Extract to read:
____________
GSPN: What did you learn from seeing other cultures and living conditions in third world countries? Will you take what you learn and apply it to your life?

Del Carmen: Living in a third world country really humbled me. I would see kids on the street that had so much less than what I had in my backpack but looked so happy. I learned about Hinduism through the multiple temple excursions we’d go on. The most memorable temple to me was Bali’s Pura Lempuyang which is also where Bali’s Gate to Heaven is located. Now that I’m back from traveling I do feel that I’ve made adjustments to the way I’m living now. I don’t really think about buying new shoes, clothes, or anything at all really. I’ve become content with what I have and have stopped worrying about things that are out of my control or things in the future. One lesson that I learned from one of the taxi drivers in Bali and a fellow traveler was to be more aware of the present. Rather than worrying about the end of my trip, I would be more focused on living in the moment and not thinking about what I’d be doing the next day or even the next hour. By doing that, my days felt more full and my trip felt a lot longer than what it was. Now that I’m back at school, I make a conscious effort to be more present in everything that I do especially in class. Now when I’m in class, I put my phone away and invest myself in that class period because it’s a privilege to be receiving an education here. In short, I guess what I’m trying to get at is that I’ve become more grateful for a lot of the small things that we often take for granted.
____________
Extracted records:

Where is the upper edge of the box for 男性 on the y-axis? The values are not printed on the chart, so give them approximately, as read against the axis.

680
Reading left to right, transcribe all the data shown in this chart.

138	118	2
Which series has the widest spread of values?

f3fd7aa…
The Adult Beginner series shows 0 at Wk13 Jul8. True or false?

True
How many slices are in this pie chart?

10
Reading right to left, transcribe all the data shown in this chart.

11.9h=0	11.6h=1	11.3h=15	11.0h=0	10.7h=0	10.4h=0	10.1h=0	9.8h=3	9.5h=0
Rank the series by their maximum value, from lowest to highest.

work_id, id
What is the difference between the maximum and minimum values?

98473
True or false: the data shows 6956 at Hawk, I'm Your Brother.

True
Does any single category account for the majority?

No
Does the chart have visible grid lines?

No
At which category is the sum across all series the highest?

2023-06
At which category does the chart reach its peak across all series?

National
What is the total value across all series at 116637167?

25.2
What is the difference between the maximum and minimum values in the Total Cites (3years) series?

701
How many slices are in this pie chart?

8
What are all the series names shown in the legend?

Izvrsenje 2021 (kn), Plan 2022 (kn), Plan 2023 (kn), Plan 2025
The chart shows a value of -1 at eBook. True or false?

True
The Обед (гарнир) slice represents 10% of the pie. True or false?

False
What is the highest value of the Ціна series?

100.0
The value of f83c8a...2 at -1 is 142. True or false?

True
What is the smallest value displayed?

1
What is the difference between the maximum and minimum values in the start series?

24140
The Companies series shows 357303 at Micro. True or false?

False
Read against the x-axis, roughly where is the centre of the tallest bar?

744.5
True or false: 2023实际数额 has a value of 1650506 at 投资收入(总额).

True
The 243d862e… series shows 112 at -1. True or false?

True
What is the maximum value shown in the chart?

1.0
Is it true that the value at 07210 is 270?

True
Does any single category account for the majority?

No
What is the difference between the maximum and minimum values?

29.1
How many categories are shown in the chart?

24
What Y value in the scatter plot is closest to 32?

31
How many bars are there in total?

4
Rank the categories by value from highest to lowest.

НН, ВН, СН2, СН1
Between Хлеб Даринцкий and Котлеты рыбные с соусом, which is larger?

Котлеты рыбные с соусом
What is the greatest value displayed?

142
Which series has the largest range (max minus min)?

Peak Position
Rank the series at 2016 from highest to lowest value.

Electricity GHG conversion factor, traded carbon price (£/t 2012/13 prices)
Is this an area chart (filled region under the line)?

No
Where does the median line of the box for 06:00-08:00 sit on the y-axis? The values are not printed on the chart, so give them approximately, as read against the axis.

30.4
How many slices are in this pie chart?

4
____________
What you are asked to do: Translate this sentence from the interview into Spanish: "Now when I’m in class, I put my phone away and invest myself in that class period because it’s a privilege to be receiving an education here." Rely on the interview alone.

Reply to the exercise: Ahora, cuando estoy en clase, guardo el teléfono y me dedico por completo a esa hora de clase, porque es un privilegio estar recibiendo una educación aquí.